Has anyone ever given you a gift that was really something they wanted rather than something you wanted? It brings to mind the child who tells his dad he wants to buy Mom a puppy for Mother’s Day; really, it’s the child’s ploy to get a puppy. He gives no thought to the fact that Mom would prefer breakfast in bed or a poem and that the gift of a puppy is, in actuality, a gift of work. Who will be the one who ends up feeding and caring for the pup?
The worst gift I was ever given was a cell phone. I had gone all my life without a cell phone until several years ago when my then boyfriend (we’ll call him Dick) gave me one for Christmas. It was really a gift for him and this is the story behind it. We worked together and several weeks earlier we had agreed to meet after work to go for a hike. The time came for him to meet me, and he didn’t show up. I went to his classroom, I tried the main office, I tried a mutual friend’s classroom to no avail. I couldn’t find him. I checked the parking lot to see if his car was still there; it was. I made the rounds again. I waited in my room thinking he was stuck in a parent teacher conference. Two hours later, I decided to go to one of the other buildings on campus and see if any of our friends out there had seen him.
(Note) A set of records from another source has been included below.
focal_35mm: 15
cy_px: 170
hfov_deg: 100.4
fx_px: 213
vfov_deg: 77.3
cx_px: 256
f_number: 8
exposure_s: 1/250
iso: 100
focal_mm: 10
When I arrived, I was greeted by a fellow teacher who informed me he was in her classroom. I arrived to discover he had been in there chatting with her and another mutual friend. They had, Dick later informed me, staged an “intervention” because they felt he was abandoning them as friends. Why wasn’t he able to walk two hundred yards to my classroom to let me know he wouldn’t be able to keep the date? He felt if he left them even that long, it would solidify to them their fears about him not respecting them as friends. (We’ll skip the irony of what this implied his respect for me was.) Apparently he thought they were the most unreasonable people on the planet. Then he told me if I had a cell phone, he could have called me.
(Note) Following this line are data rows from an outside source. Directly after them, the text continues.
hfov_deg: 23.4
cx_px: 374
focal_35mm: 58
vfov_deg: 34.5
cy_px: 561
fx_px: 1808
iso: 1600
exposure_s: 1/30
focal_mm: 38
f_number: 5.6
So what did I get for Christmas? Why, yes, a cell phone, because his complete and utter rudeness and thoughtlessness (and inability to stand up to his friends) was my fault. How romantic. Thanks for giving me something you can keep tabs on me with. Besides the obvious red flag your need to monitor my movements raises, I also have to pay to keep it in service. Excuse me while I swoon.
He also gave me a digital picture frame (which he had loaded not with pictures of us, but solely pictures of himself). My girl friend said, “those cost a lot.” Price tags do not impress me. Someone could buy me a diamond bracelet or a yacht; it doesn’t make them good presents. Good presents have the recipient in mind. I hate unnecessary techno stuff. If I have pictures I want to display, I’ll display them in a normal frame that doesn’t run up my electricity bill. He gave me a present he would want to get, with no thought of what I would want. I would have preferred to get just a card with a nice note in it.
I would rather get a musty, used copy of The Arabian Nights that cost you 25 cents at a yard sale than the latest Joel Osteen hardcover you shelled out $25 for, because one shows that you know me and the other is just disgusting. It truly is the thought that counts because some of the best gifts I’ve been given were not pricey at all, but demonstrated that the giver was thinking of me. Cheap but funky jewelry that fit my style, camels found at thrift stores, lilies. All cost under $10, but put the biggest smiles on my face.